I am using the preprocessing from the standard pytorch cifar10 tutorial…the paper/that code is not using that, its using instead:

train_mean = trainset.train_data.mean(axis=(0,1,2))/255  # [0.49139968  0.48215841  0.44653091]
train_std = trainset.train_data.std(axis=(0,1,2))/255  # [0.24703223  0.24348513  0.26158784]
transform_train = transforms.Compose([
    transforms.RandomCrop(32, padding=4),
    transforms.Normalize(train_mean, train_std),

transform_test = transforms.Compose([
    transforms.Normalize(train_mean, train_std),

while I am using (from the cifar 10 tutorial):

    transform = []
    ''' converts (HxWxC) in range [0,255] to [0.0,1.0] '''
    to_tensor = transforms.ToTensor()
    ''' Given meeans (M1,...,Mn) and std: (S1,..,Sn) for n channels, input[channel] = (input[channel] - mean[channel]) / std[channel] '''
    if standardize:
        gaussian_normalize = transforms.Normalize( (0.5, 0.5, 0.5), (0.5, 0.5, 0.5) )
    ''' transform them to Tensors of normalized range [-1, 1]. '''
    transform = transforms.Compose(transform)
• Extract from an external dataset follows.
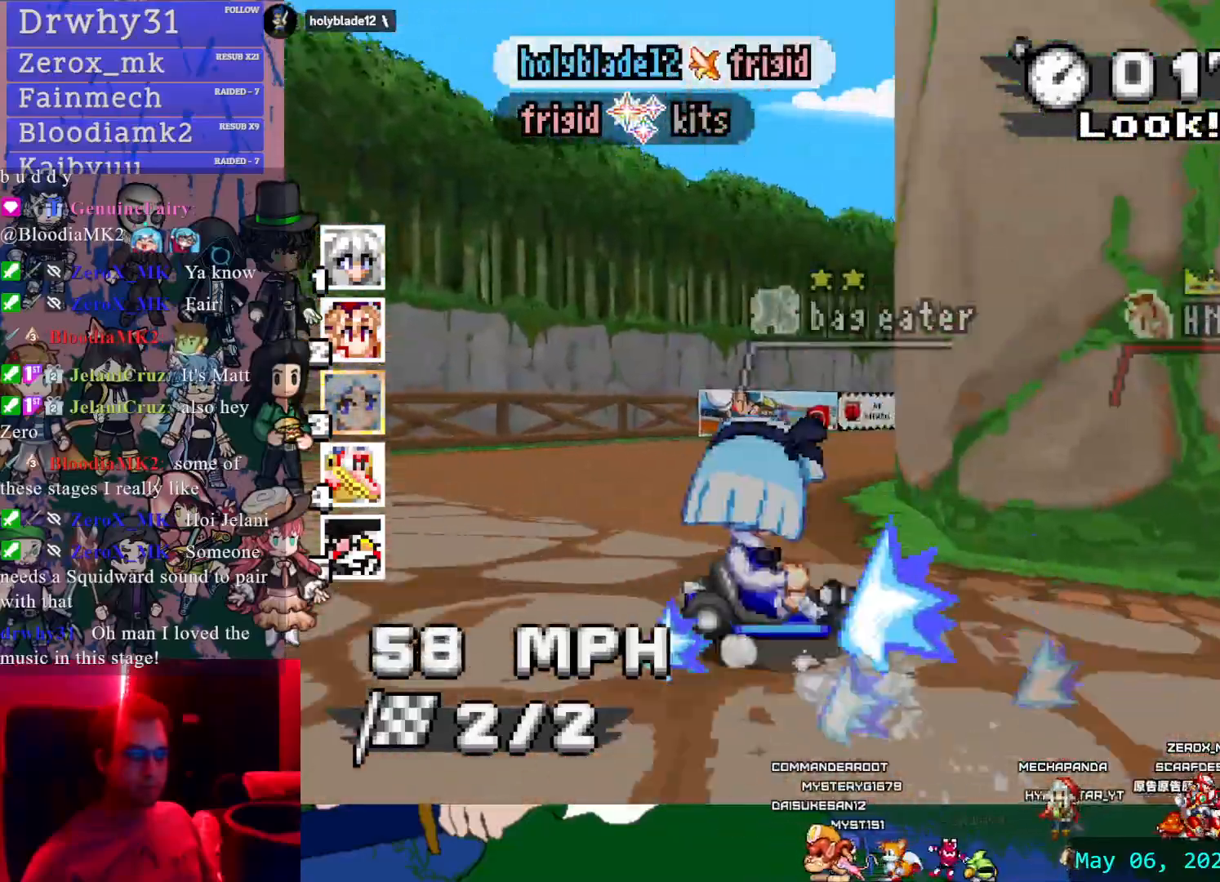
{"dt_ms": 1000, "buttons": ["CROSS", "R1"], "left_stick": "left", "right_stick": "center"}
I guess since its not the same data pre-processing maybe I need to play around with the lr and scheduler more on my own…I will try that! thanks for the ideas.

ok now I need to try their pre-processing but I find it really worrying that its so sensitive to everything! The pre-processing doesn’t even seem that different to me, 0.5 vs 0.2 etc ? bad signs for re-producibility… :confused:

Thanks for the help though.

I won’t say it is bad sign for reproducibility. Arch, normalization method, lr, optimization algorithm, weight init, they all matter. With a different set of normalization constants, you will definitely need to tune other things too to make it work. Unfortunately that is the current state of DL.

this is really weird, I think I’ve used all the hyperparams and preprocessing the link StefOe provided but I can’t get lower than 0.2 error :frowning: I wonder what I’m doing wrong…

Any updates? I am trying to train AllConvNet on CIFAR10, no success. It is strange.


I tried to train this network. However, the loss quickly converge to 2.3026, then the loss doesn’t descent. Any ideas on how to solve it?
When I tried to debug it, I found the output of the network is all zeros. The output is [batch_size, 10], which is all zeros.